Throughout this period, PLP helped organize the International Committee Against Racism (InCAR), a mass anti-racist, multiracial group that led many of these struggles.


In Southern California, our Party has organized against the anti-immigrant Minute Men. We have gone to border towns to fight racist attacks on immigrant workers from Mexico, rallying support from citizen workers around the slogan, “Smash All Borders!”


In 2015, PLP advanced the protest against the cops’ murder of Michael Brown in Ferguson, Missouri. We raised our slogan — “Fight Like Ferguson!” — among thousands across the country. Our Party was building a movement for rebellion against racist police terror, not pacifist appeals to ruling-class officials from then-president Barack Obama’s Justice Department on down. We were doing the same in solidarity with workers and youth in Baltimore who are outraged by the cops’ murder of Freddie Gray.


More recently, PL’ers have taken to the streets—before, during, and after the Covid-19 pandemic—from Brooklyn to Chicago to Los Angeles to protest the police murders of Black women, men, and youth by racist cops.


Antiracism on the Shop Floor
PLP has consistently raised the issue of racism among organized workers to unite them against the bosses’ racist attacks.

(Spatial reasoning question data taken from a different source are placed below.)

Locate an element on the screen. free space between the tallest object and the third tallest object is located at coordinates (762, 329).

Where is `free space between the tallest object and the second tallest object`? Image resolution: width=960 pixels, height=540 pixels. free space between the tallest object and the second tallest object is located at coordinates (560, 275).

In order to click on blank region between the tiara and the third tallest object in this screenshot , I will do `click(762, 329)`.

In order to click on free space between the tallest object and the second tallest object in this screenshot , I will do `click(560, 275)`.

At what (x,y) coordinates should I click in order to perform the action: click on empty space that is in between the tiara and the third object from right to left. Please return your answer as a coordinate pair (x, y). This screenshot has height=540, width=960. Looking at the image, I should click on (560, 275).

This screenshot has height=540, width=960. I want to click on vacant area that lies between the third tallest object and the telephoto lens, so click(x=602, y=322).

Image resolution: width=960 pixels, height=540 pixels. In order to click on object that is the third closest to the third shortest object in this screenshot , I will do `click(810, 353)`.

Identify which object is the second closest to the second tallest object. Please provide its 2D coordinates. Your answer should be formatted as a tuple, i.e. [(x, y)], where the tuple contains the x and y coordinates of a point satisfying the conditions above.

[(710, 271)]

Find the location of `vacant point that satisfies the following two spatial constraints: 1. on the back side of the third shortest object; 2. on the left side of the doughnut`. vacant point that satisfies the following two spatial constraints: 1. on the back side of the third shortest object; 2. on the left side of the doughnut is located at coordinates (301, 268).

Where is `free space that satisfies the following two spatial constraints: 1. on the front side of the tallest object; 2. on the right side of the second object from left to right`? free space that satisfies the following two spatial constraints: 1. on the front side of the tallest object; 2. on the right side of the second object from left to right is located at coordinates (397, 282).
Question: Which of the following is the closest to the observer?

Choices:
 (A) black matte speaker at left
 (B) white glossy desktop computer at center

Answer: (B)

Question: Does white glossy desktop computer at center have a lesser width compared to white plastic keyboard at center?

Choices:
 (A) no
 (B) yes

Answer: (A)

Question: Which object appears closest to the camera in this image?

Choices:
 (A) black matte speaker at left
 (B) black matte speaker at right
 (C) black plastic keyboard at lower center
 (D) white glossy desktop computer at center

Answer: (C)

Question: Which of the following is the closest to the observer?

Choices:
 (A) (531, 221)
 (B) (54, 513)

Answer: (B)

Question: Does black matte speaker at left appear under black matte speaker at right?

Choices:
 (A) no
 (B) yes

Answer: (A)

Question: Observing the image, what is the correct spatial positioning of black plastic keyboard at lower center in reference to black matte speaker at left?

In 1973, when a New York City Police Department undercover cop shot a Black 10-year-old in the back in Queens, a PLP club at the Ford auto plant in Mahwah, New Jersey, brought the atrocity onto the factory assembly line. Our Party petitioned the do-nothing union local leadership to take a public stance and demand that the cop be indicted for murder. The workers’ response was electric. They were galvanized into action during a contract struggle that previously had been limited to economic issues. Their heightened political consciousness and militancy led to a weeklong wildcat strike against 100-degree temperatures in the plant, which in turn set the tone for the Chrysler Mack Avenue sit-down strike two months later (see CHALLENGE, May 6).

Beginning in the 1980’s, PLP has provided antiracist leadership to 6,000 Washington, DC Metro transit workers. At one point, the local’s overwhelmingly Black membership elected a white PL’er as their president, defeating a passive Black incumbent. As Metro bosses exclude people convicted of crimes by the rulers’ criminal injustice system, they close one of the few avenues for many Black workers to obtain a decent-paying job. PLP has demanded that the union oppose racist background checks. Many workers have been won to our Party in this antiracist fight.

Fighting Racism Internationally
PLP is still small but mighty and connected across the U.S., Latin America, South Asia, and East Africa.

Ever since the aftermath of the 2010 earthquake in Haiti, with tens of thousands still living in tents, we have spread the struggle against U.S. imperialism and racism, which have enslaved workers there for two centuries.


In Colombia, comrades are putting “Black workers are key to revolution” into practice by organizing among Black workers and fighting against imperialism.  

In Israel-Palestine, PL’ers exposed and fought the intense racism of the Israeli bosses (with U.S. ruling-class support) against workers from Africa and Palestine, who are victims of super-exploitation. We are also organizing workers against the Israeli rulers’ mass evictions of villages inhabited by Palestinians.  


In Pakistan, PL’ers are mobilizing thousands of workers to fight racist super-exploitation and against floods. In the past, the bosses have slaughtered thousands in sweatshops and in Obama’s drone attacks.

These are only a few highlights of PLP’s long fight against racism, the ideological foundation of the profit system. The struggle against racism will prepare our class to overthrow capitalism and obliterate exploitation and divisions among workers. It is the watchword of our Party.